━━━━━ Article

It is hard for thee to kick against the pricks.
Acts. IX. 5.

Prosperity is not without many fears and distastes, and Adversity is not without comforts and hopes.
Bacon—Of Adversity.

And these vicissitudes come best in youth;
For when they happen at a riper age,
People are apt to blame the Fates, forsooth,
And wonder Providence is not more sage.
Adversity is the first path to truth:
He who hath proved war, storm or woman’s rage,
Whether his winters be eighteen or eighty,
Has won the experience which is deem’d so weighty.
Byron—Don Juan. Canto XII. St. 50.

Adversity is sometimes hard upon a man; but for one man who can stand prosperity, there are a hundred that will stand adversity.
Carlyle—Heroes and Hero Worship. Lecture V.

In the day of prosperity be joyful, but in the day of adversity consider.
Ecclesiastes. VIII. 14.

Aromatic plants bestow
No spicy fragrance while they grow;
But crush’d or trodden to the ground,
Diffuse their balmy sweets around.
Goldsmith—The Captivity. Act I.

Thou tamer of the human breast,
Whose iron scourge and tort’ring hour
The bad affright, afflict the best!
Gray—Hymn to Adversity. St. 1.

Dans l’adversité de nos meilleurs amis nous trouvons toujours quelque chose qui ne nous deplaist pas.
In the adversity of our best friends we often find something which does not displease us.

━━━━━━━━━━
━━━━━ Listing

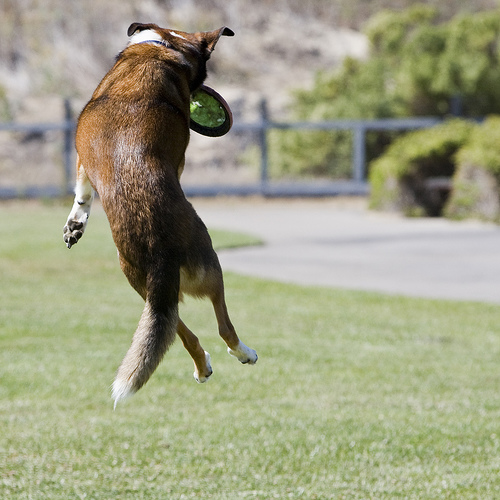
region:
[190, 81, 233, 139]
Green and black frisbee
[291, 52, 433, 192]
Small section of a tree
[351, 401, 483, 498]
Small patch of grass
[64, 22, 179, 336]
Brown and white dog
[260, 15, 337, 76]
Small section of a mountain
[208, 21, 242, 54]
The dog's right ear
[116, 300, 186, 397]
White end of the dog's tail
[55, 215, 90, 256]
The dog's left paw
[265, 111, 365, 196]
Blue fence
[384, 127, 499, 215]
Rocks that weeds on it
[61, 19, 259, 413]
Brown and white dog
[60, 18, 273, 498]
Dog jumping to catch the Frisbee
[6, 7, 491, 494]
Brown dog playing Frisbee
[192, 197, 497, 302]
Concrete driveway covering the ground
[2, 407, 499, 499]
Green and tan grass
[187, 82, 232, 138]
Small Frisbee in the dog's mouth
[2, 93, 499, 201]
Blue fence on the property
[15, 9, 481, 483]
Dog playing in the front yard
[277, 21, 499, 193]
Tree behind the blue fence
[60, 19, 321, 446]
Dog exercising in the yard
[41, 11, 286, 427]
The dog has a frisbee.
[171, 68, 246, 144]
The frisbee is green.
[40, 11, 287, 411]
The dog is airborne.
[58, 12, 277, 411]
The dog is tan and white.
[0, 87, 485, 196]
A fence is in the background.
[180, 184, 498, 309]
A walkway is near the dog.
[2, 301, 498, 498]
The grass is green.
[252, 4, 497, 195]
Trees are in the background.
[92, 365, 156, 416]
The tip of the dog's tail is white.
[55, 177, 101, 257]
The dog's paws are white.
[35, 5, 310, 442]
A dog catching a frisbee.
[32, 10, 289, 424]
A brown and white dog.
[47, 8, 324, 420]
A brown and white dog jumping in the air.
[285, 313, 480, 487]
Green grass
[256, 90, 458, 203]
A fence at the end of a road.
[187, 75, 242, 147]
A green Frisbee.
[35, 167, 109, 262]
The paw of a brown and white dog.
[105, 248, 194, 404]
The bushy tail of a dog.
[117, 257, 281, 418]
The back legs of a jumping dog.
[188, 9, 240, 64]
The brown ear of a dog.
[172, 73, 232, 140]
Frisbee in dog's mouth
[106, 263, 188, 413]
tail on back of dog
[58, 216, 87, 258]
pads on dog paw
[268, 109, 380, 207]
blue fence in the distance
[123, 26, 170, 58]
collar on white neck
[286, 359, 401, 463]
manicured green grass in park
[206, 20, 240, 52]
droopy ear on dog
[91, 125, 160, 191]
shiny coat on dog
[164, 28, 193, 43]
white patch on dog head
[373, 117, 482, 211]
bush in front of fence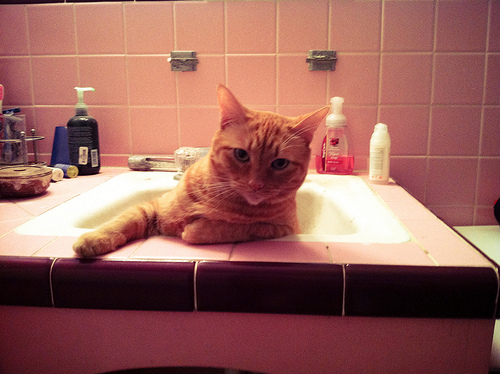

━━━━━━━━━━

* Given task 1 *
Write out a passage from the adversity quotations. Begin at the words "Aromatic plants bestow" and stop after "Captivity. Act I.".
* Given task 2 *
Answer these questions on the adversity quotations:
(a) In the Carlyle quotation, for every one man who can stand prosperity, how many will stand adversity?
(b) In the lines from Byron's Don Juan, what is called "the first path to truth"?
(c) In the Goldsmith lines, when do aromatic plants diffuse their balmy sweets?

* Correct output 1 *
Aromatic plants bestow
No spicy fragrance while they grow;
But crush’d or trodden to the ground,
Diffuse their balmy sweets around.
Goldsmith—The Captivity. Act I.

* Correct output 2 *
(a) A hundred.
(b) Adversity.
(c) When they are crushed or trodden to the ground.